[SELECTED TEXT]

Forde-Mazrui Examines Tradition Argument Against Same-Sex Marriage, Steps Down from Race and Law Center
by Mary Wood
Ninety percent of states have laws limiting marriage to opposite-sex couples. In litigation challenging such laws, states have defended them on the grounds that opposite-sex marriage is a tradition. Professor Kim Forde-Mazrui recently tackled the tradition argument in an article to be published in the University of Chicago Law Review.
Forde-Mazrui teaches constitutional law, criminal law, employment discrimination, and race and law. His scholarship examines constitutional equality, including race and sexual orientation, in contexts such as child placement, marriage, law enforcement, jury selection, affirmative action and reparations.
What is the tradition argument against same-sex marriage?
I focus on equal protection challenges to bans on same-sex marriage. In defending against such challenges, states often cite the traditional status of opposite-sex marriage as a justification for denying same-sex marriage. They argue that traditions defined by law for many generations reflect time-tested wisdom and that changing long-standing traditions may have unintended and irreversible consequences. In the case of traditional, opposite-sex marriage, they contend that permitting same-sex marriage could unalterably weaken the institution of marriage. Courts should, they conclude, uphold traditional marriage laws and leave it to the people and their elected officials to allow same-sex marriage if and when they are ready.
How do supporters of same-sex marriage respond to the tradition argument?
Same-sex marriage supporters contend that preserving tradition is an invalid justification for discriminatory laws, including laws that limit marriage to opposite-sex couples. Pointing to now-repudiated traditions, such as race and sex discrimination, they argue that progress on civil rights has been achieved by breaking with outmoded traditions of a less enlightened time. In the case of marriage, they contend, excluding same-sex couples from the institution unnecessarily burdens those couples and their families.

[/SELECTED TEXT]

(THE TASK): Can you copy, word for word, the stretch of the interview about the tradition argument from "Same-sex marriage supporters" through "and their families."? Rely only on the interview about the tradition argument.

[STUDY MATERIAL]

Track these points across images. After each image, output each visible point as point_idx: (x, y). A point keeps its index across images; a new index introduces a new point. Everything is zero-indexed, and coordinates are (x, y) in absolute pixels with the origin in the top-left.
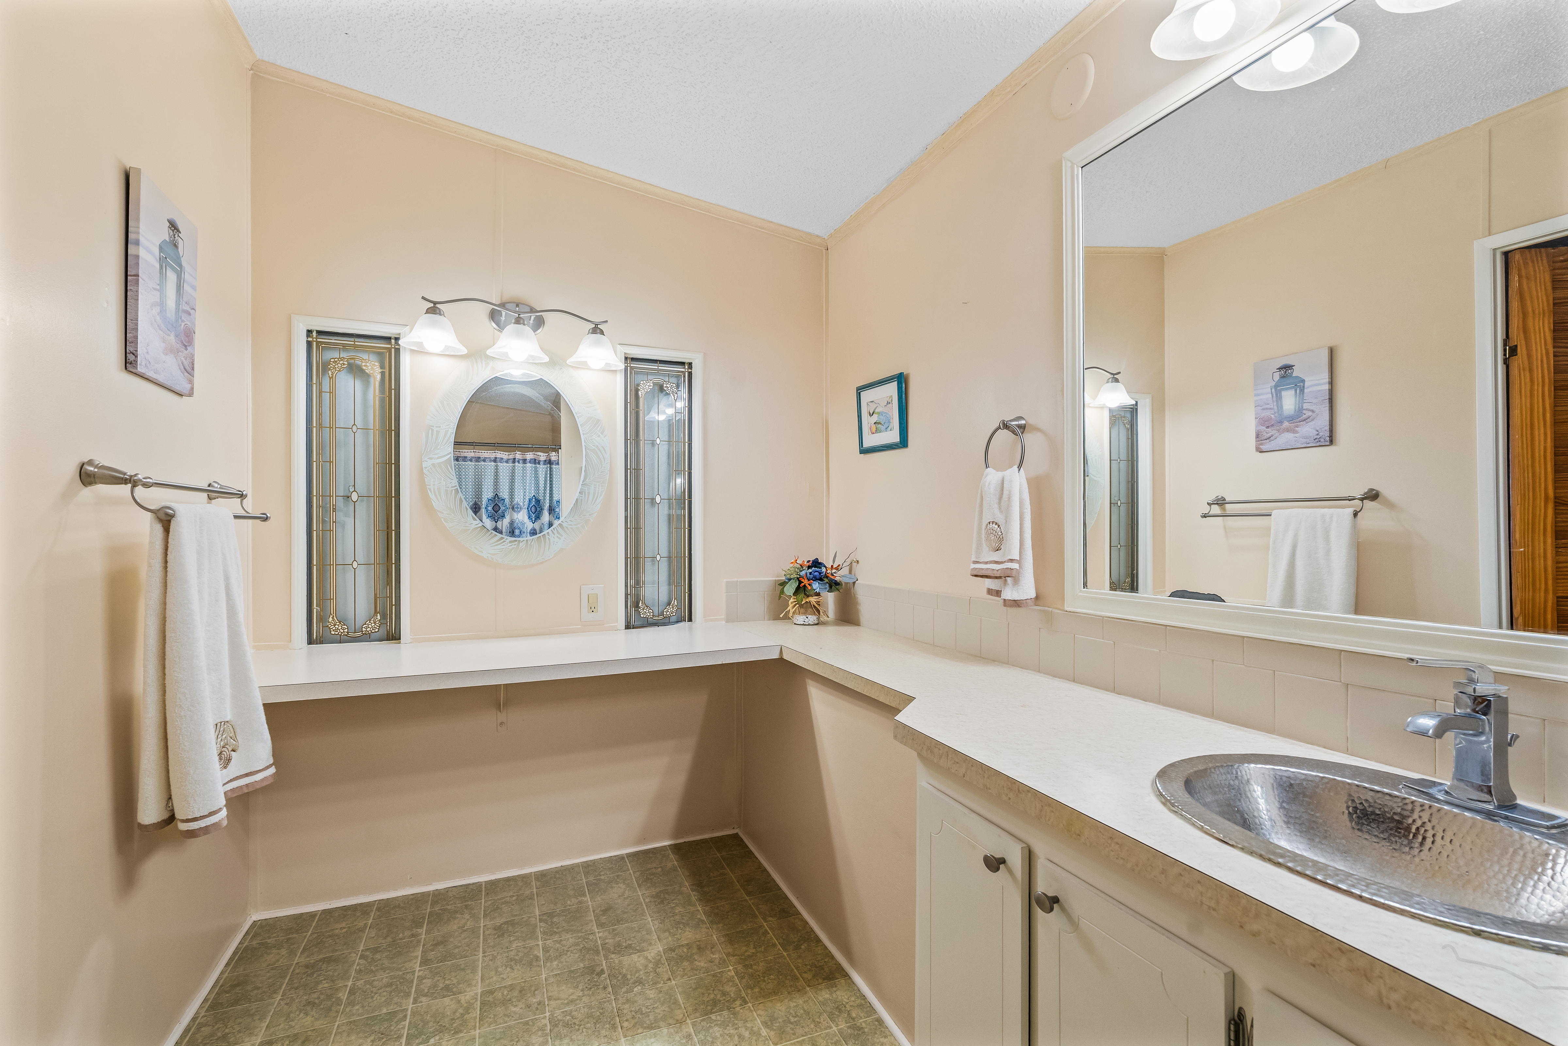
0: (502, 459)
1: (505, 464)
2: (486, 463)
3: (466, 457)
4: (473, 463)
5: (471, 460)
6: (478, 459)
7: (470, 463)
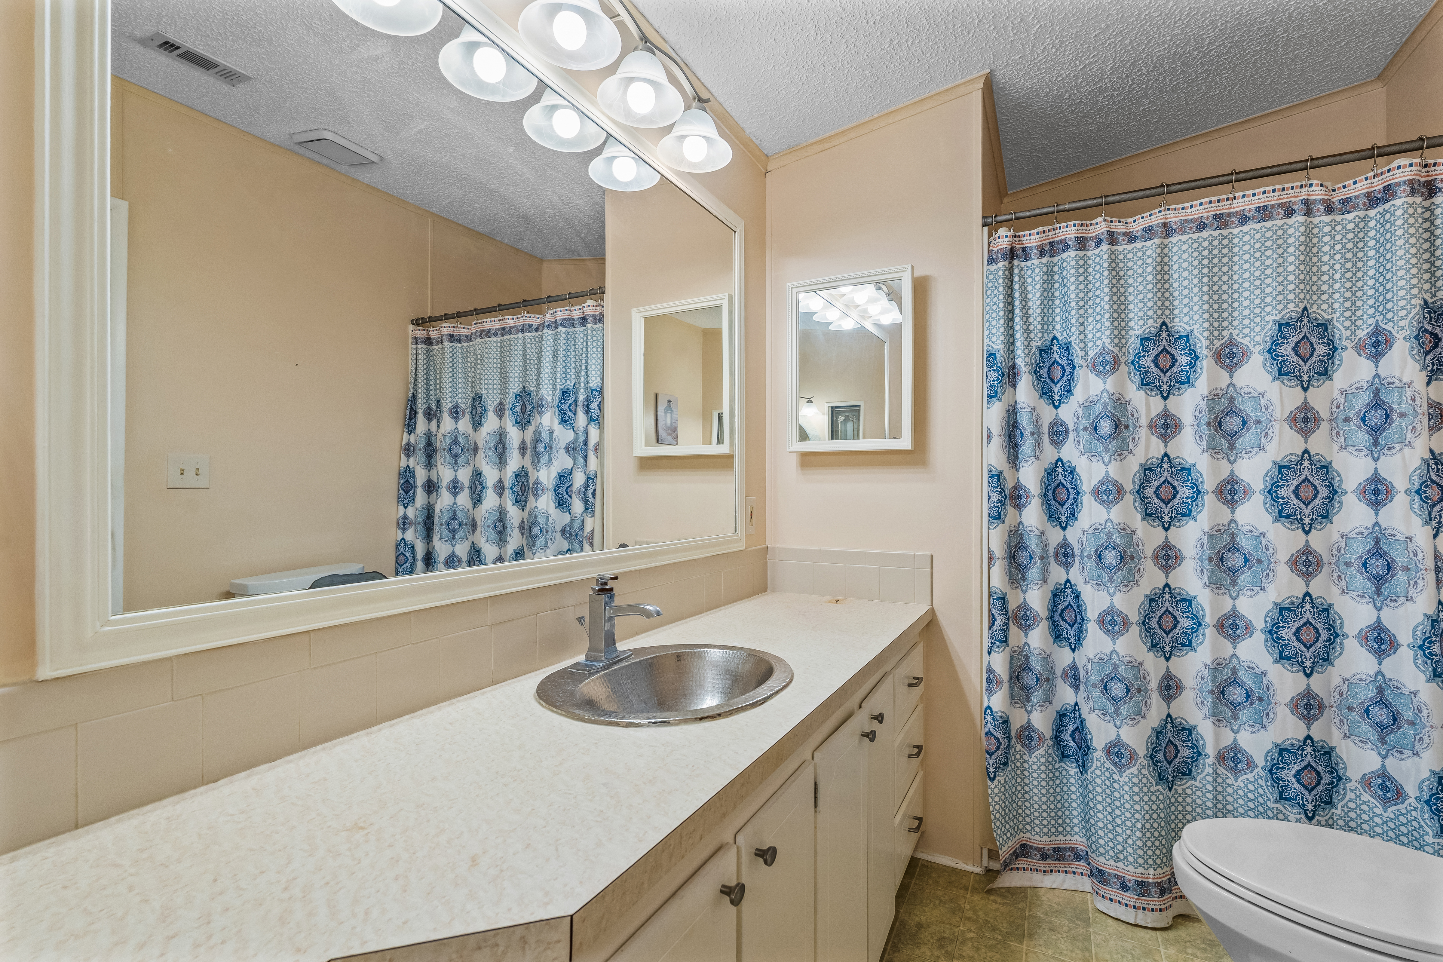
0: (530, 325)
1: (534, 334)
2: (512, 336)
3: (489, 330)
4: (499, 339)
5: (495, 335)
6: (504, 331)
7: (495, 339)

[/STUDY MATERIAL]

(RESPONSE BELOW):
Same-sex marriage supporters contend that preserving tradition is an invalid justification for discriminatory laws, including laws that limit marriage to opposite-sex couples. Pointing to now-repudiated traditions, such as race and sex discrimination, they argue that progress on civil rights has been achieved by breaking with outmoded traditions of a less enlightened time. In the case of marriage, they contend, excluding same-sex couples from the institution unnecessarily burdens those couples and their families.